Set a number of years after the events of the most chronologically-recent X-Men movie, the age of mutants would seem to be over.  Many have been rounded up and killed by shadowy government types, no new mutants have manifested in the last 20+ years, and the few remaining old guard are living in hiding.  Logan, whose mortality, it seems, is finally starting to catch up to him, is dealing with decreased healing, gradual aging, and the long-delayed ill effects of the adamantium in his body.  He’d like nothing more than to keep his head down and look after Charles, whose incredible mental powers have been made unstable by a degenerative brain disease, but he’s dragged rather unwillingly back into the game when a woman comes to him begging for an escort/bodyguard to sanctuary in Canada.  She has a little girl in tow, a young, lab-grown mutant who shares Logan’s regenerative powers and adamantium-fused skeleton.  With the scientists who created (and subsequently wanted to destroy) her on their tail, Logan, Charles, and the child, Laura, set off on a desperate race north so Laura can take refuge.

As I said, the violence here is insane.  We’re talking limbs being sliced off and claws sinking deep into people’s skulls.  This is arterial-blood-spraying, bone-crunching, agonizing violence, more in line with what you’d see in Deadpool or Kick-Ass than X-Men.  Now, the fights are super cool, especially when Laura is involved.  Newcomer Dafne Keen plays Laura as part traumatized child and part feral animal, a frightened but deadly creature backed into a corner who refuses to let herself be taken.  I love the vicious savagery of her fighting, punctuated by primal screams and an intensely-coiled survival instinct that takes her over.  But again, it is a little jarring to see from Wolverine – not that he isn’t capable of this sort of thing, certainly not, but I’m so used to the PG-13 version of him that it took my brain a while to settle into the fact that he’s the guy leaving this trail of maimed corpses in his wake.  Weirdly enough, though, the R-level swearing is even harder to get used to – hearing Charles drop F-bombs made my ears rings the first few times.

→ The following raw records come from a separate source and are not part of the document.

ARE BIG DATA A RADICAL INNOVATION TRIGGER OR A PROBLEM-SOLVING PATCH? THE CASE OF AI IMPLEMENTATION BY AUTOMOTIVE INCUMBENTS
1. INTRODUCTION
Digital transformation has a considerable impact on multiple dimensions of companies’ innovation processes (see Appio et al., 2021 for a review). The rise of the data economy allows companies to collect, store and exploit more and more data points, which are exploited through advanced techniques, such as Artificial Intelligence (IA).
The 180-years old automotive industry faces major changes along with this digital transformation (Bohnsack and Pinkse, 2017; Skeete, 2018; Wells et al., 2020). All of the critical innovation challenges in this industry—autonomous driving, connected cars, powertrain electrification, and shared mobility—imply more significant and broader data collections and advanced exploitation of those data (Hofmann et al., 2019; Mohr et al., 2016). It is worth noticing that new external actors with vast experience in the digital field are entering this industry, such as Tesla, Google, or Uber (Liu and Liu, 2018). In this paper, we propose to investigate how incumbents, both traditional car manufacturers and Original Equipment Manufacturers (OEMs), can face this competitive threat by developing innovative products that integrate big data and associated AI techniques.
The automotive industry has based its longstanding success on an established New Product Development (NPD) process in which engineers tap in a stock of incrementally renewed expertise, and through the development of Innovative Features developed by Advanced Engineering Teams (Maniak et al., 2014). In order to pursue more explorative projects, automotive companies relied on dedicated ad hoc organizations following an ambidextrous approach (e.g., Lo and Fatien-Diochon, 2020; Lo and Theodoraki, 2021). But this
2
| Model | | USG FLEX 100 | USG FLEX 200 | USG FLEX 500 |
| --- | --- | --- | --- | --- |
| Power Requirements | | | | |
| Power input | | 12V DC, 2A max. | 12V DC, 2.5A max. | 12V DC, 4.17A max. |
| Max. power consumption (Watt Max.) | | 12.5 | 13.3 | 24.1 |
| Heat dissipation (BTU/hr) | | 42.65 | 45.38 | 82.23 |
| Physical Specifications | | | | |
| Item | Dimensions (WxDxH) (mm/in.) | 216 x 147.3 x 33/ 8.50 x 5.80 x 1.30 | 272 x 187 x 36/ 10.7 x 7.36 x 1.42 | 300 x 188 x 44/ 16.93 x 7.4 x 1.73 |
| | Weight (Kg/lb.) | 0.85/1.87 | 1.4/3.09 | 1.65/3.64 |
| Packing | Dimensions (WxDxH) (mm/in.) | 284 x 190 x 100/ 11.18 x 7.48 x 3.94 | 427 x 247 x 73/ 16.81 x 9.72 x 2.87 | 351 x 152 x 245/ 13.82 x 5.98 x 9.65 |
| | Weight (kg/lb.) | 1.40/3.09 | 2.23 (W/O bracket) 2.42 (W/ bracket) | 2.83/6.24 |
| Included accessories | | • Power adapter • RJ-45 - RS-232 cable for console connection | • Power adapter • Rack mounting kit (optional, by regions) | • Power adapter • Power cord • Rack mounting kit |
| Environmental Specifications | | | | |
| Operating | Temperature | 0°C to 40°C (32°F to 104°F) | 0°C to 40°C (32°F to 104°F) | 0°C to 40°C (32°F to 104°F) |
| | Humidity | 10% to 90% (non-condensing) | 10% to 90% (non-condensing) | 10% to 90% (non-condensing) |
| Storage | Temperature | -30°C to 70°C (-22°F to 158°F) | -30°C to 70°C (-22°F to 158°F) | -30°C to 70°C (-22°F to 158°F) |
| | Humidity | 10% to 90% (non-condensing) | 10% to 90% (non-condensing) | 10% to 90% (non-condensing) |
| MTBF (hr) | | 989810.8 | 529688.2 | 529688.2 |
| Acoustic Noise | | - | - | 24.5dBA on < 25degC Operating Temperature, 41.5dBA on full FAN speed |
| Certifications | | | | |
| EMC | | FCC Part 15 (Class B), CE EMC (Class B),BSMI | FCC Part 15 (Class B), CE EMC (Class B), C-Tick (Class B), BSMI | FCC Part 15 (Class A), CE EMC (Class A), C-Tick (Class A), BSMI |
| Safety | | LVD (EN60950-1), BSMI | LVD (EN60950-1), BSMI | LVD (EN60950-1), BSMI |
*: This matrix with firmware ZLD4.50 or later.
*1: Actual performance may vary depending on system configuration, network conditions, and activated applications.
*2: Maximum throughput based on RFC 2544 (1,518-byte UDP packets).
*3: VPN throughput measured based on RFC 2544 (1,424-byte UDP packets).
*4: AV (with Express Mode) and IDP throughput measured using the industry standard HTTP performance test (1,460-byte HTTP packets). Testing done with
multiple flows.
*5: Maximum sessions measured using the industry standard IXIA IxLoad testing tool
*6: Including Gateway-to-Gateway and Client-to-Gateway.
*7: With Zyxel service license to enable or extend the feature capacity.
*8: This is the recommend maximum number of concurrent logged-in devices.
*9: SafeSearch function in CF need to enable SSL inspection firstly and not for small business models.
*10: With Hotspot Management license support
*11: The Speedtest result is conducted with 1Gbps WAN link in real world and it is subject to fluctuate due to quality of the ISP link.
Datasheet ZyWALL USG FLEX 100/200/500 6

The story to go along with the high-octane action is grim but well-crafted.  I was reminded of neo-Westerns like No Country for Old Men.  There’s just this sense of a dying era, of aging men fighting against a callous world that’s long since finished with them and their ilk.  Even as Laura represents a possible future for mutants, it’s a twisted one that’s already been stained by so much horror and bloodshed, making you question if it could ever be like it once was, imperfect as it was then.  Deeply nihilistic with tiny scraps of hope fluttering around the edges, it’s a pretty unsettling film that stays with you long after watching.

Warnings

Lots of graphic violence, swearing, drug references and brief nudity.